“I hope,” he said, “that you may perhaps remember I once saw you at Highcourt in the old days, in a little difficulty with a boat. This was scarcely more than that.”
“I recollect,” she said, her breath coming fast; “you were very kind—and now— Oh, this is a great deal more; I owe you—their lives.”
“Pray don’t say so. It was nothing—any one would have done it, even if there had been a great deal more to do, but there was nothing; it was little more than wading.” Then he took his coat from her hand, which she had been holding all the time. “It is far more—it is too much that you should have carried my coat, Miss Trevanion. It is more than a reward.”
She had thought of the face so often, the eyes fixed upon her, and had forgotten what doubts had visited her mind when she saw him before. Now, when she met the gaze of those eyes again, all her doubts came back. There was a faint internal struggle, even while she remembered that he had saved the lives of the children. “I know,” she said, recollecting herself, “that we have met before, and that I had other things to thank you for, though nothing like this. But you must forgive me, for I don’t know your name.”
“My name is Everard,” he said, with a little hesitation and a quick flush of color. His face, which had always been refined in feature, had a delicacy that looked like ill-health, and as he pulled on his coat over his wet clothes he shivered slightly. Was it because he felt the chill, or only to call forth the sudden anxiety which appeared in Rosalind’s face? “Oh,” he said, “it was momentary. I shall take no harm.”

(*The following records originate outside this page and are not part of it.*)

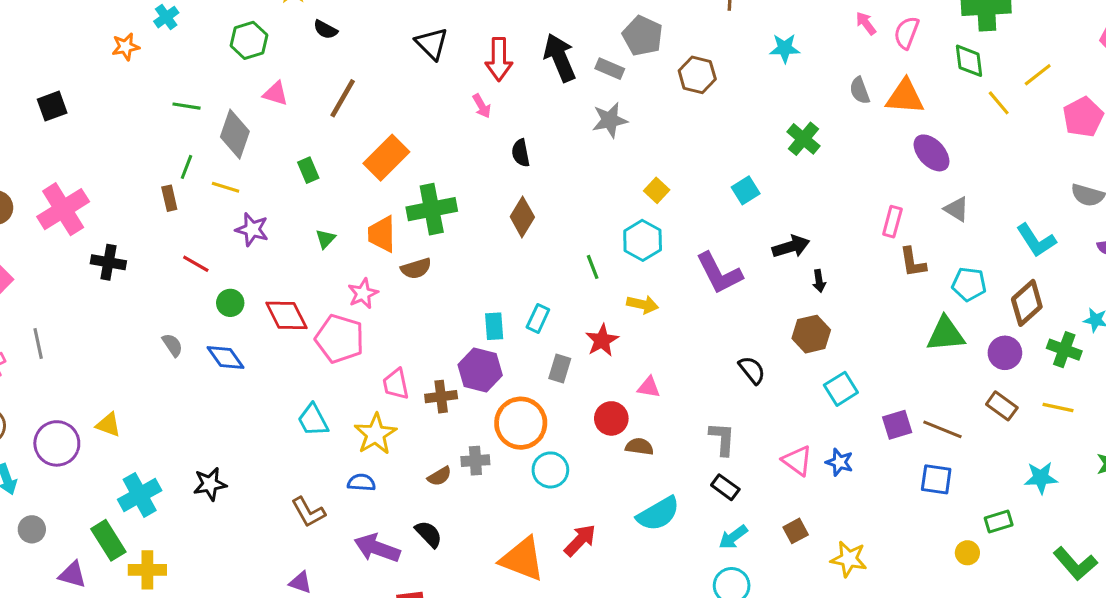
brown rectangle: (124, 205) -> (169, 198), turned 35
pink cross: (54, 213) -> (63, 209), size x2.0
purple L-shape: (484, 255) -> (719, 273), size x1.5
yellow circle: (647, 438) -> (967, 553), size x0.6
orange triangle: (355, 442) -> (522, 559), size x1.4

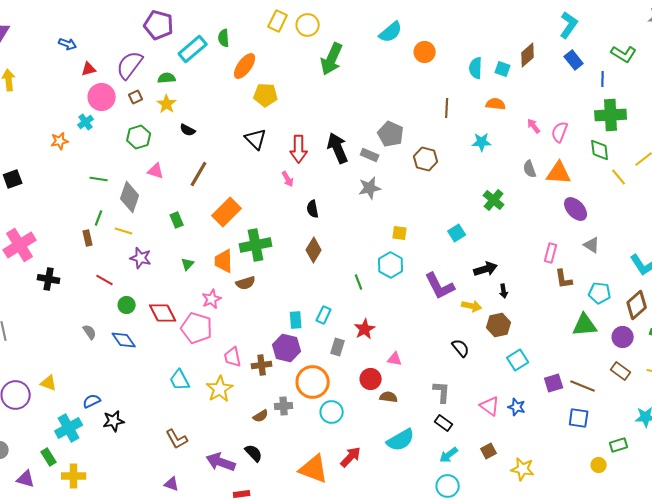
yellow square: (657, 190) -> (400, 233), turned -35
yellow arrow: (643, 304) -> (472, 306), moved
blue semicircle: (361, 482) -> (92, 401), moved, turned -30
green rectangle: (108, 540) -> (49, 457), size x0.7

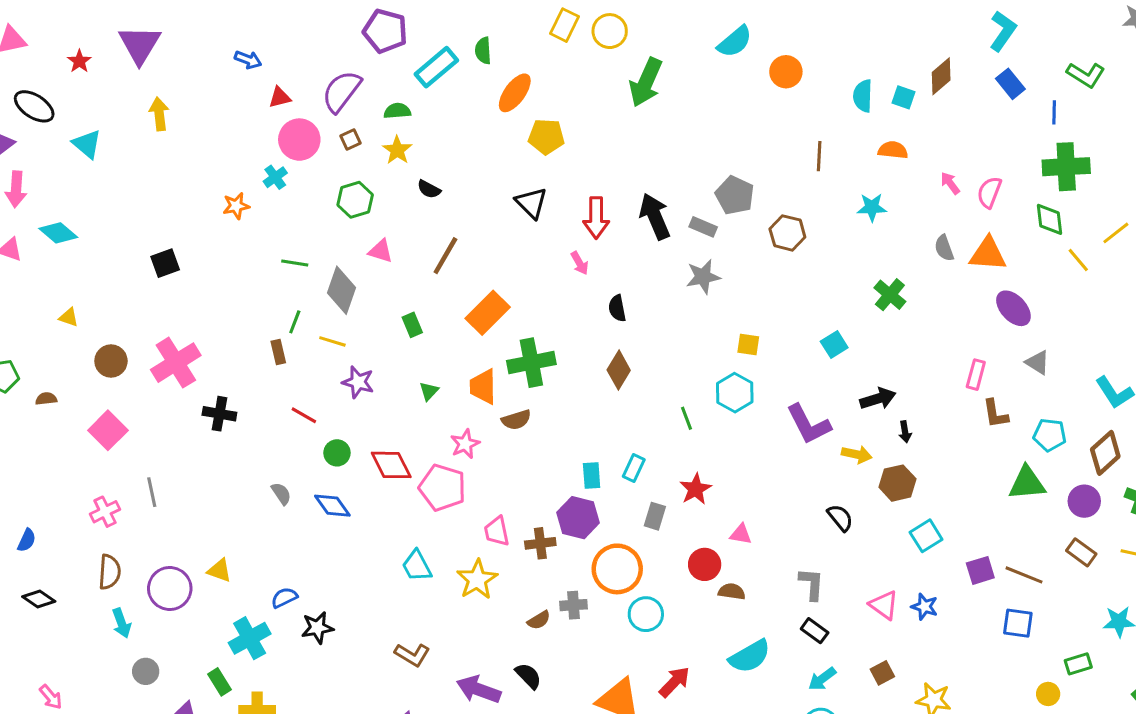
brown L-shape: (177, 439) -> (412, 655), turned -30

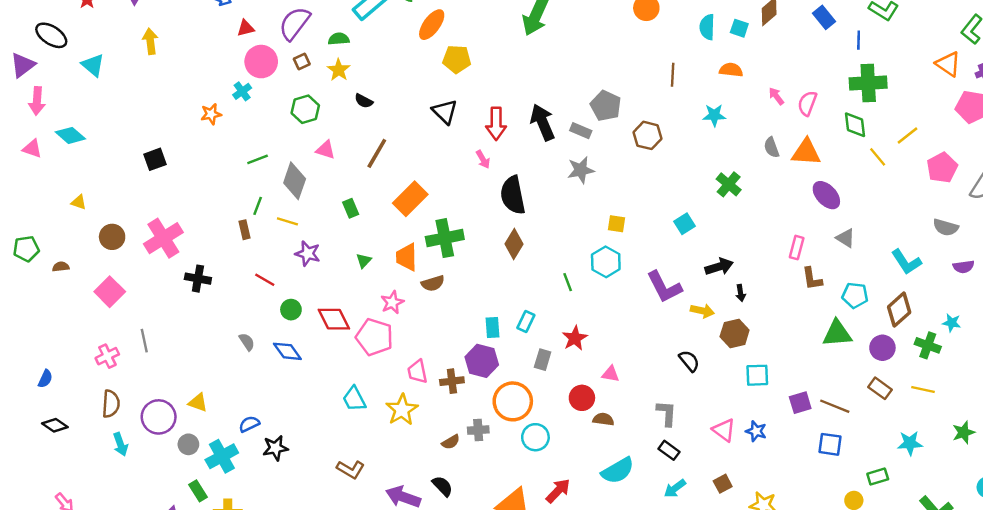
green line: (295, 263) -> (258, 159), turned -30
black semicircle: (617, 308) -> (513, 195), size x1.8
cyan square: (926, 536) -> (757, 375), turned 30
gray circle: (146, 671) -> (188, 444), moved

“What can we do?” cried Rosalind, with alarm. “If it should make you ill! And you are here perhaps for the baths? and yet have plunged in without thought. What can we do? There is no carriage nor anything to be got. Oh, Mr. Everard! take pity upon me and hasten home.”
“I will walk with you if you will let me.”
“But we cannot go quick, the children are not able; and what if you catch cold! My aunt would never forgive me if I let you wait.”
“There could be nothing improper,” he said hastily, “with the nurse and the children.”
Rosalind felt the pain of this mistaken speech prick her like a pin-point. To think in your innermost consciousness that a man is “not a gentleman” is worse than anything else that can be said of him in English speech. She hesitated and was angry with herself, but yet her color rose high. “What I mean,” she said, with an indescribable, delicate pride, “is that you will take cold—you understand me, surely—you will take cold after being in the water. I beg you to go on without waiting, for the children cannot walk quickly.”